Concernant la série des « livres cycladiques » cet objet, réceptacle indéniable de la parole écrite, est pourtant dépossédé de sa substance, réduit à une coquille vide, ou plutôt pleine, compte tenu de la matière du moule. Car l’artiste a ici échangé le contenant avec le contenu : l’emballage creux qui normalement enveloppe le livre se remplit, s’opacifie et se solidifie dans l’objet qu’il renfermait. Ces simulacres de livres de forme vaguement rectangulaire, déstructurée par les plis de l’emballage, ne renvoient à rien d’autre qu’à leur surface uniformément blanche, telles des demeures scellées à demeure, faux témoignages d’un discours rêvé et fantasmatique. Ainsi ces formes blanches, censées renvoyer par leur couleur au blanc des petites maisons grecques typiques, baignées dans la lumière du soleil, se lisent plutôt comme des tombeaux pour la parole.
Cette simulation du verbe se produit également avec le « Newspaper Book » : le journal par définition nous fournit les dernières infos fraiches d’impression. En outre la mise en page suggérait au premier abord la formation d’un message qui, considération faite du contexte où l’œuvre prend place, pouvait logiquement constituer une introduction plus ou moins indirecte au discours plus ample de l’expo. Mais cette impression de familiarité avec l’objet s’évanouit, non seulement par l’absence totale du mot de la feuille, mais aussi par la date de l’œuvre : un journal de 1962, pas tout à fait à jour en effet. Ce journal se révèle tout à coup comme un objet inquiétant qui par ses inscriptions si rigidement cadrées et ordonnées, nous impose un rappel à l’ordre, nous intime une discipline subreptice du geste scriptural qui censure et exclut la possibilité du mot, en dispersant le trait de cette écriture fallacieuse à la surface du papier.
En somme des effets de surface, et des effets vitrine car les deux travaux, les livres tout comme les pages de journal, gisent derrière une vitre qui sanctionne une muséification de la parole, murée et donc stérile dans les limites d’un enclos splendide et transparent.
Le décalage chronologique auquel nous faisons face est symptomatique de ce retour du refoulé : ces œuvres conçues au milieu du siècle dernier puis oubliées, rejaillissent soixante ans plus tard comme pour satisfaire une urgence actuelle de l’utilisation de la parole, cette parole laissée en suspens, affichée mais jamais déchiffrée. Ces œuvres témoignent d’un désir d’accès au mot, de faire entendre la voix d’une parole, qui demeure irrésolu.
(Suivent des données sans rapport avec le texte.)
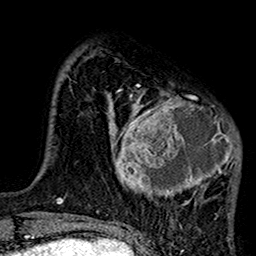
Breast MRI (dynamic contrast-enhanced), one axial slice. Slice 33 of 160 in the series (ordered by position). Cropped to one breast. Dynamic contrast-enhanced series, time point 2 of 7 at this slice position (early post-contrast). 1.5 T. TE 2.7 ms, TR 5.2 ms. 1 mm slice thickness. 256 × 256 image matrix, field of view 158 × 158 mm. Female patient.
Annotated regions visible in this slice (semi-automatic segmentation, software-assisted and operator-edited):
- enhancing-tissue mask used for the functional tumour volume (all voxels passing the contrast-enhancement thresholds inside the analysis volume; usually the tumour): bounding box <106,85,241,218> (left, top, right, bottom; pixels)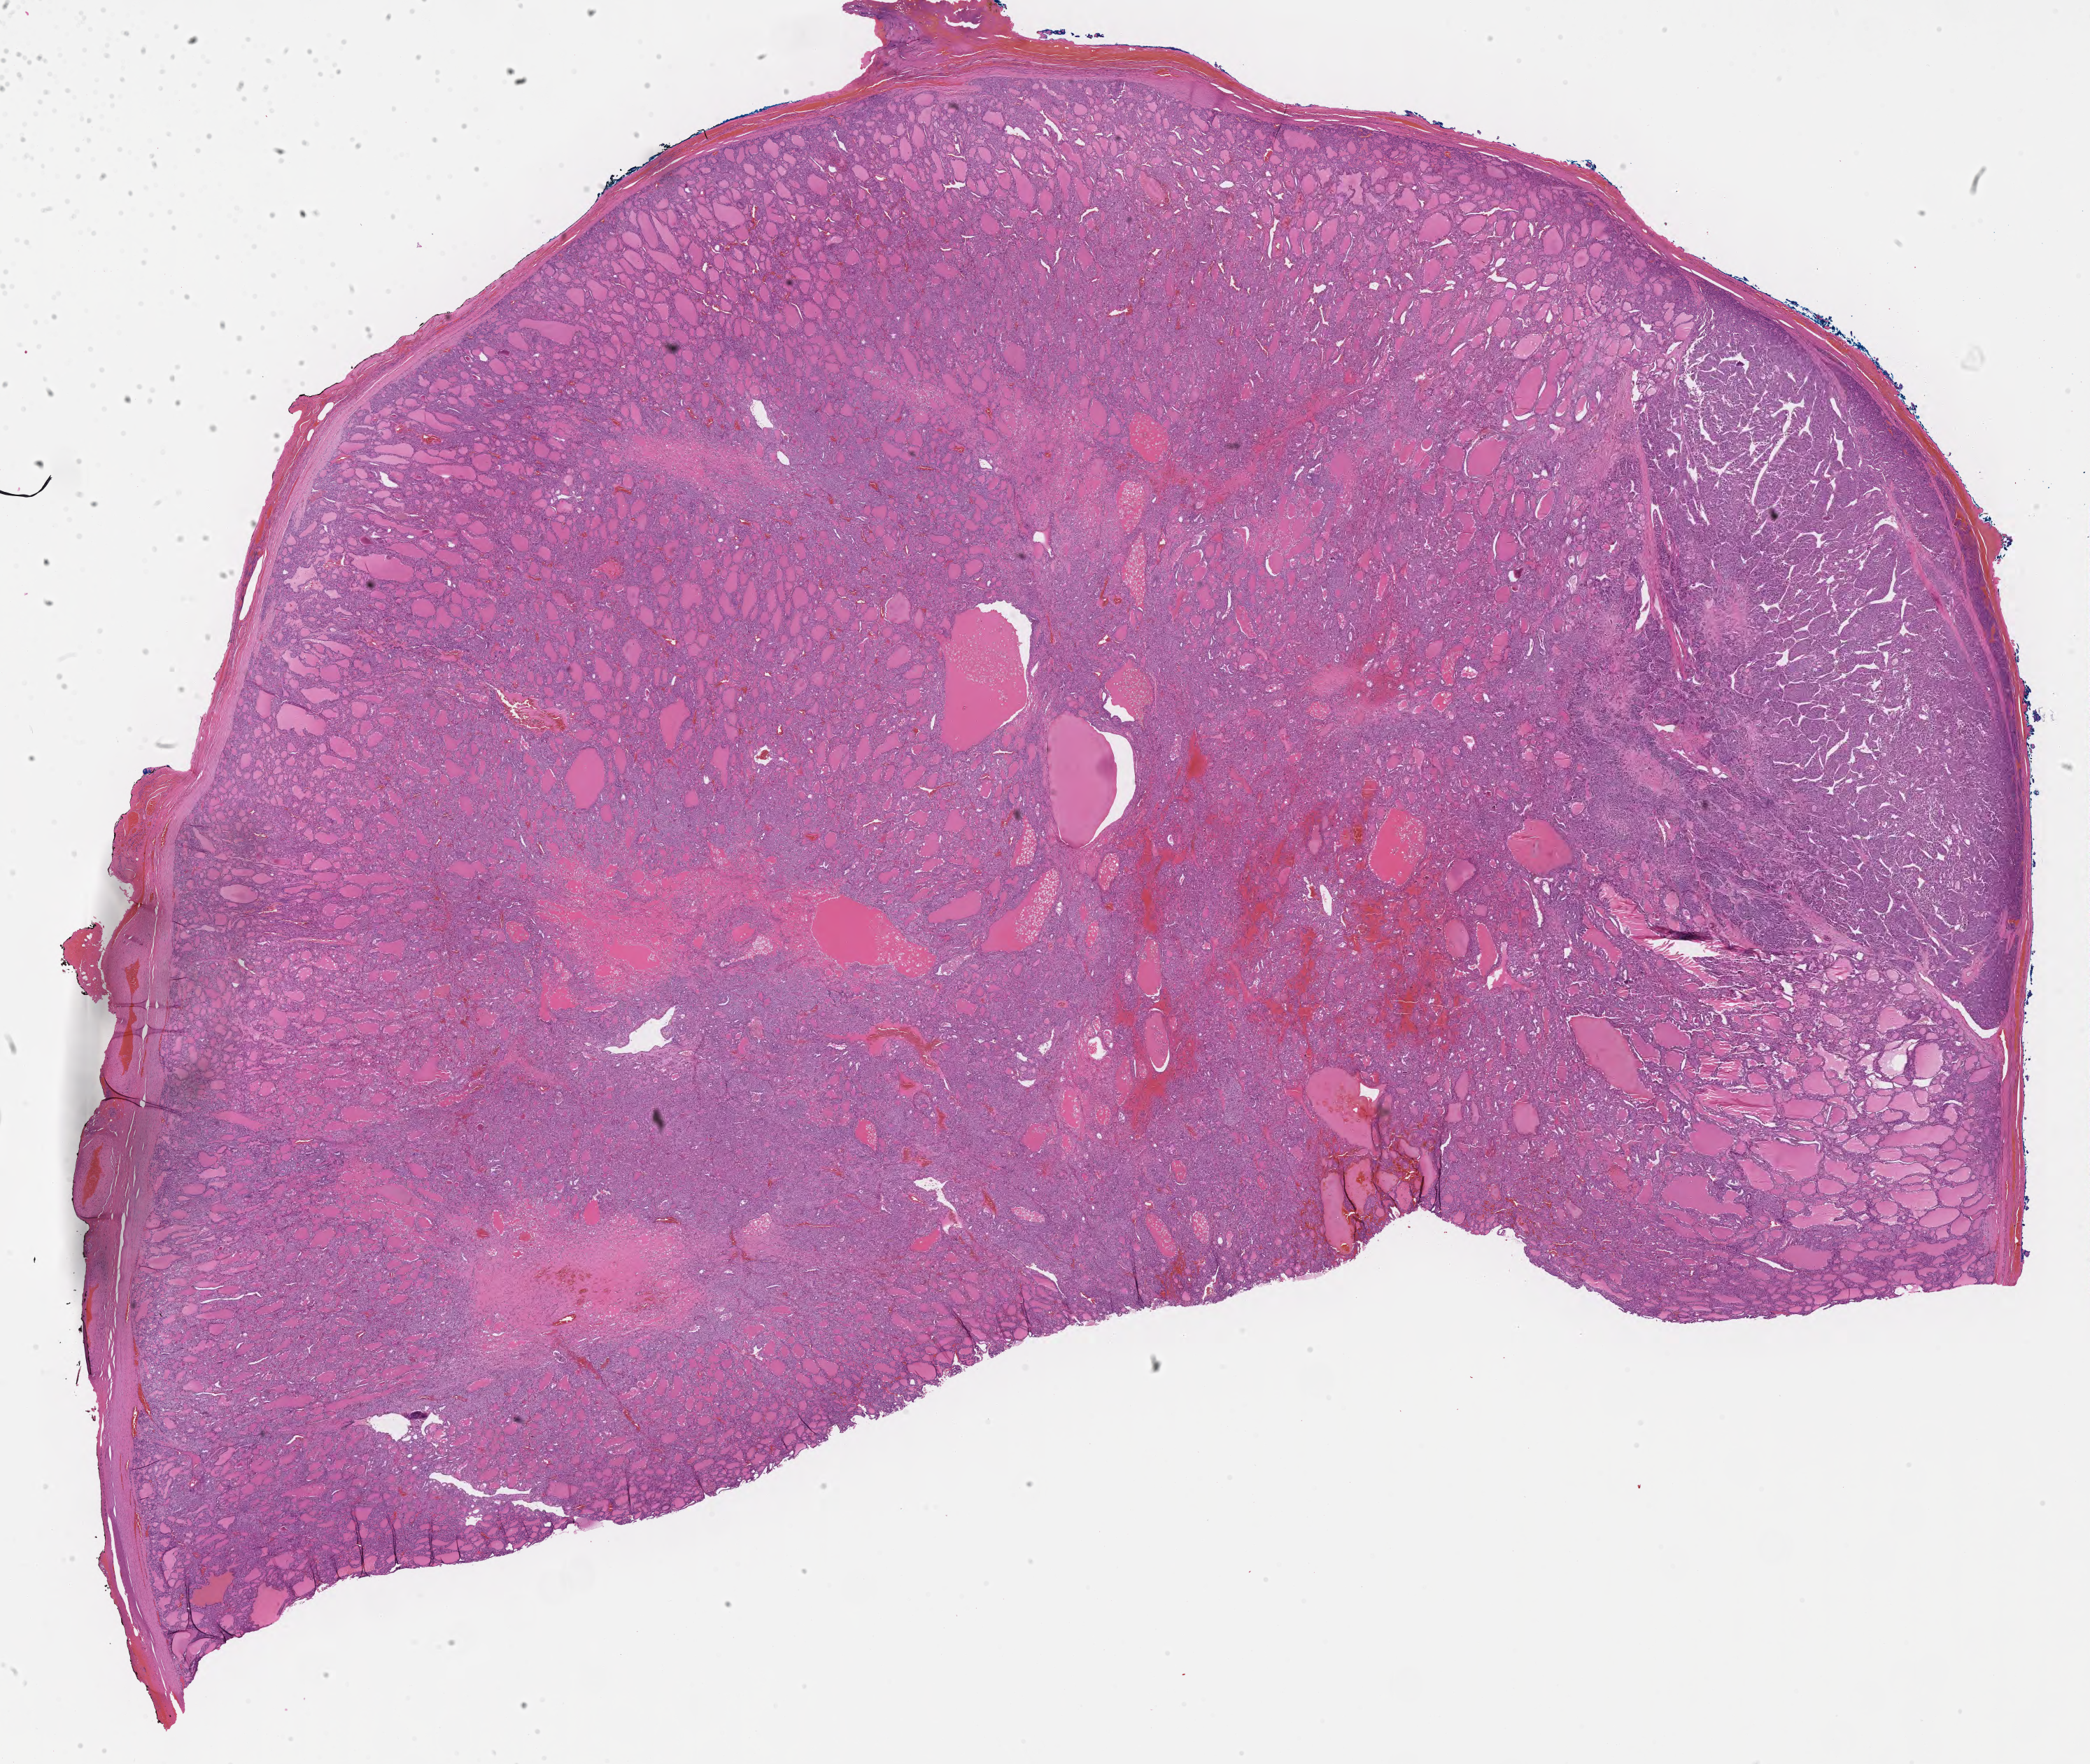
Whole-slide image, H&E stain of tumor tissue from the thyroid — low-resolution overview of the scanned area, about 24.2 x 20.4 mm, formalin-fixed paraffin-embedded section. Patient: male, age 179 months (14 years 11 months).
Diagnosis (ICD-O-3 morphology term): Carcinoma, NOS.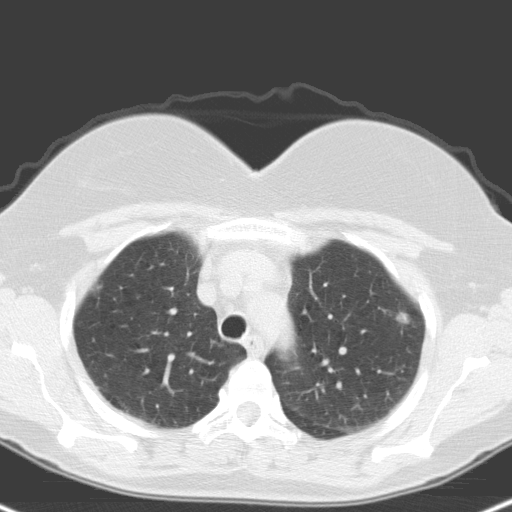
Low-dose screening chest CT, one axial slice; position 123 of 148 along the scan axis; 120 kVp; lung window (W 1500 / L -600 HU); 3.2 mm slice thickness; 512 × 512 image matrix, field of view 314 × 314 mm.
Structures marked on this image (manually delineated by an expert):
- lesion 1 (tumor, upper lobe of left lung): box from (x=396, y=312) to (x=409, y=333) px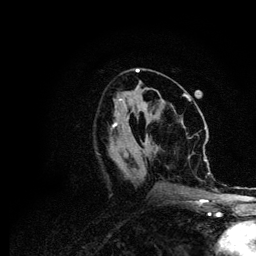
Breast MRI (dynamic contrast-enhanced), one axial slice; position 41 of 134 along the scan axis; cropped to one breast; dynamic contrast-enhanced series, time point 2 of 6 at this slice position (early post-contrast); 3 T; TE 4.2 ms, TR 7.9 ms; 256 × 256 image matrix, field of view 170 × 170 mm. Female patient.
Annotated regions visible in this slice (semi-automatically segmented with operator editing):
- enhancing-tissue mask used for the functional tumour volume (all voxels passing the contrast-enhancement thresholds inside the analysis volume; usually the tumour): box from (x=114, y=106) to (x=210, y=206) px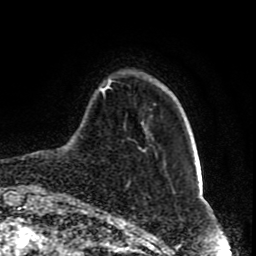
Breast MRI (dynamic contrast-enhanced), one axial slice; slice 15 of 80 in the series (ordered by position); cropped to one breast; dynamic contrast-enhanced series, time point 2 of 8 at this slice position (early post-contrast); 1.5 T; TE 4.2 ms, TR 7 ms; 2 mm slice thickness; 256 × 256 image matrix, field of view 165 × 165 mm. Female patient.
Structures marked on this image (semi-automatically segmented with operator editing):
- enhancing-tissue mask used for the functional tumour volume (all voxels passing the contrast-enhancement thresholds inside the analysis volume; usually the tumour): bounding box (x1, y1, x2, y2) in pixels: (100, 79, 148, 133)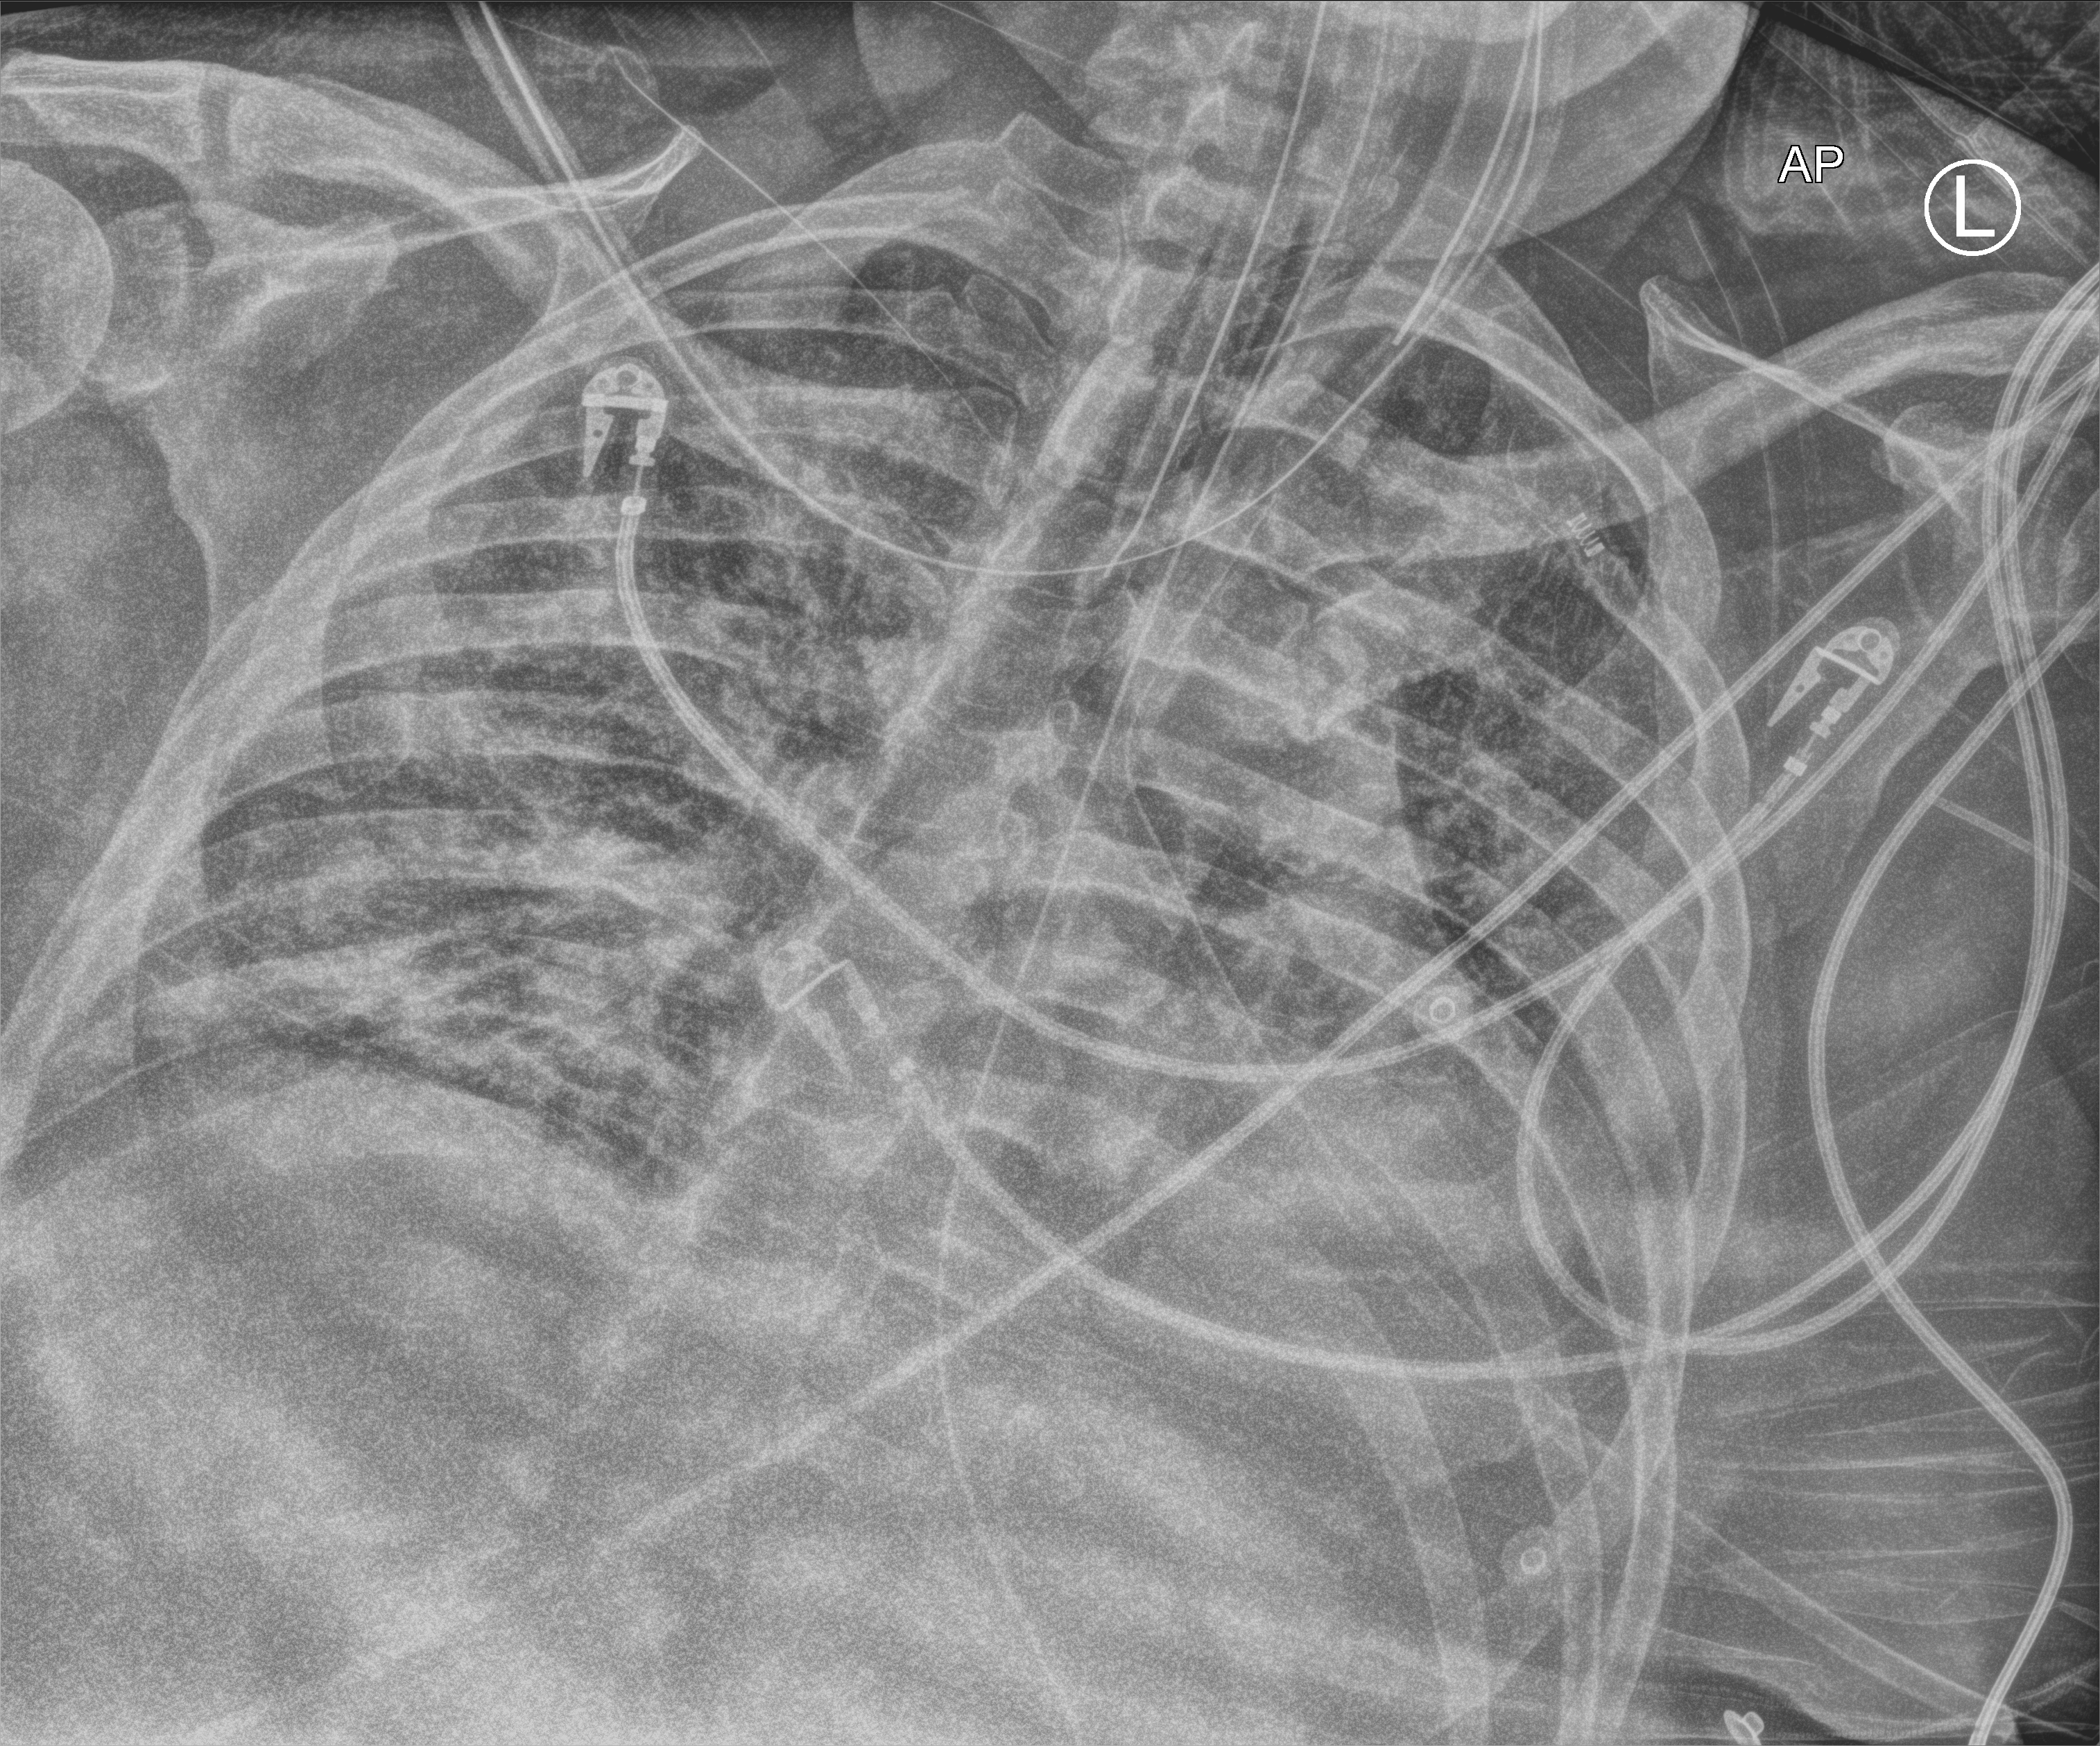
Portable chest radiograph, anteroposterior (AP) projection. Male patient hospitalised with COVID-19, age 18–59 years.
Admission-level facts for this patient (not findings on this image; timing relative to this image not recorded): mechanically ventilated during this hospital stay: yes; hypertension (admission record): yes.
A ce titre un sens politique se niche dans ce travail, que l’on peut traduire par un certain rapport de force qui s’est établi dans l’histoire de l’art contemporain entre les artistes en fonction d’une géographie abusive qui a longtemps privilégié, et qui continue de le faire encore aujourd’hui, le modèle d’artistes d’Europe de l’Ouest ou nord-américains. Or cette Documenta prend le parti de réfuter cette hégémonie d’une histoire de l’art occidentalo-centrée en exposant un nombre considérable d’artistes grecs en collaboration avec le Musée d’art contemporain d’Athènes, artistes notables et presque complètement ignorés du public occidental.
Le spectateur, remettant en question l’objectivité de son savoir sur l’histoire de l’art récent, se heurte véritablement à ce nouvel éloge de l’ombre.